The news service said Credit Suisse and at “least one US financial
institution are among 10 firms placing preliminary bids for the unit that
manages about $13 billion worth of assets”. It said JP Morgan is advising on the sale. When this publication has spoken to SocGen recently, there have been
no indications that France’s
second-biggest listed bank is looking for a sale. This publication understands
that some recent actions, such as SocGen's recent sale of its Japanese private
bank, may have prompted speculation about the Asia
business. As reported a few weeks ago, SocGen’s private banking,
global investment management and services division reported a robust set of
figures.

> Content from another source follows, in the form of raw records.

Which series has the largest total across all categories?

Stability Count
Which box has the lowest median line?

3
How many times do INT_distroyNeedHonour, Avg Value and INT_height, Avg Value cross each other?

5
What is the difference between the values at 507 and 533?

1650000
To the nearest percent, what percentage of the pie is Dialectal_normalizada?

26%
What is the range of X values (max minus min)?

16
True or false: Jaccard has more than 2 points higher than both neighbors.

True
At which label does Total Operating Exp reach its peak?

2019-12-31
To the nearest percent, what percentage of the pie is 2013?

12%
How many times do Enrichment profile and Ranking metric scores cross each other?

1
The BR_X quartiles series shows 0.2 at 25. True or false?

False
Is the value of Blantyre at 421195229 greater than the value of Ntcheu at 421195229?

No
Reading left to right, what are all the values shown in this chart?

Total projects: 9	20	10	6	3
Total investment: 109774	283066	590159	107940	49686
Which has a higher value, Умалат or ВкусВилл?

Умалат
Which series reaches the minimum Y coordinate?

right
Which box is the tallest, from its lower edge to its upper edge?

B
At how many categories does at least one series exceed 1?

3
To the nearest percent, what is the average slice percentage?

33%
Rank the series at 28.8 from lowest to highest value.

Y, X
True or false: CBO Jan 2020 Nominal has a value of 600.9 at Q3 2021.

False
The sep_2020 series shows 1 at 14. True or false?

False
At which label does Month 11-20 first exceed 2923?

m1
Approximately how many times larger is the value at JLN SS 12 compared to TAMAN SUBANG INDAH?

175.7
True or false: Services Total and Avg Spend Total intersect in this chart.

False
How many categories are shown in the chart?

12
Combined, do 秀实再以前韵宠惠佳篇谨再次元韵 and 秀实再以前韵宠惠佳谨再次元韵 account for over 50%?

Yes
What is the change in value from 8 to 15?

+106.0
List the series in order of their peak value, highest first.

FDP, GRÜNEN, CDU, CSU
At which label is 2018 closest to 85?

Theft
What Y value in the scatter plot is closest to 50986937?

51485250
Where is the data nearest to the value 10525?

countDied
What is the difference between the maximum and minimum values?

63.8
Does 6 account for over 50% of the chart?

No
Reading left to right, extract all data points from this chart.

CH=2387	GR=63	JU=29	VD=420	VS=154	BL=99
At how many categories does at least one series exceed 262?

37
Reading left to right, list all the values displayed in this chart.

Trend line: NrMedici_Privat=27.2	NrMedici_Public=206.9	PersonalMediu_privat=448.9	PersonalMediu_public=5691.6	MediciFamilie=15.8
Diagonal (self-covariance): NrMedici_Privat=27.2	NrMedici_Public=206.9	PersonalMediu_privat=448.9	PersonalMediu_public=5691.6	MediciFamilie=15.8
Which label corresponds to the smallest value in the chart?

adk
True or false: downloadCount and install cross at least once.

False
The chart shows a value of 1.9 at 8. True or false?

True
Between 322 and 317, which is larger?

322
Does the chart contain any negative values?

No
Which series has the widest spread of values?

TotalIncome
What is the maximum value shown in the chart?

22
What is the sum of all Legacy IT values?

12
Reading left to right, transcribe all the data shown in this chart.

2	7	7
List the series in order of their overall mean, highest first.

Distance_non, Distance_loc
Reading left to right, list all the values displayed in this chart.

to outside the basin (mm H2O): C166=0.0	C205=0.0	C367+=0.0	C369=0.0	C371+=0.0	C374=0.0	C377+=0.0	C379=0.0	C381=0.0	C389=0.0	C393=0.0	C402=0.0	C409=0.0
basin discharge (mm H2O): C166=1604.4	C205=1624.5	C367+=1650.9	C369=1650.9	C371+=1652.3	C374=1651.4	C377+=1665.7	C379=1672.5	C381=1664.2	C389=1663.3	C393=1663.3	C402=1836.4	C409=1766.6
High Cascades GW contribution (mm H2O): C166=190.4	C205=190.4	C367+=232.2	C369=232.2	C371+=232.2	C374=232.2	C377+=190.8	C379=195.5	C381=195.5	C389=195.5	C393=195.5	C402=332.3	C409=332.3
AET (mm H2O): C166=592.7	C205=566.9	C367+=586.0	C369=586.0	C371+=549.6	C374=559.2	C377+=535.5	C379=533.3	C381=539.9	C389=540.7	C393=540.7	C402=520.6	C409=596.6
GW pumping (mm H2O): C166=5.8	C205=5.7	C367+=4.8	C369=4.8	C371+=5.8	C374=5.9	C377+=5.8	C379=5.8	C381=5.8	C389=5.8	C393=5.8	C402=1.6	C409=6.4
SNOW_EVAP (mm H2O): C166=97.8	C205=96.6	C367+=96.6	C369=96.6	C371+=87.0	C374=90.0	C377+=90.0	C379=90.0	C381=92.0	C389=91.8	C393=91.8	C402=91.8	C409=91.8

It reported net banking income of €501 million ($663.2 million) in the
second quarter of 2013, a rise of 10.5 per cent year-on-year, and €958 million
in the first six months of the year, a rise of 3.7 per cent from a year
earlier. Revenues were underpinned by the recovery in private banking - up 35.8
per cent in the latest quarter from a year ago, at €230 million. This trend
resulted in a significant increase in the gross margin to 106 basis points vs
82 basis points in Q2 2012. At the end
of June, assets under management at the private bank fell €3.4 billion from the
previous quarter, including an outflow of €600 million and a market effect of
€2.4 billion. If SocGen does spin off its Asia
private bank, it would be doing so when the Asian region, while not without
some problems, is still growing rapidly in terms of its high net worth
population. Asia’s HNW individuals – those
with more than $1 million of investable assets, held $12 trillion of assets,
according to the 2013 Capgemini/RBC Wealth Report. Even so, the banking
industry in Asia is not immune to some of the cost pressures that have seen banks
in countries such as Switzerland
engage in M&A activity (such as Credit Suisse’s sale of its Clariden Leu (Europe) business.) Reuters said some of the bids for the SocGen Asia unit will not
be more than $300 million. The
report added that JP Morgan and SocGen did not comment, and neither did DBS,
Credit Suisse, HSBC and Standard Chartered.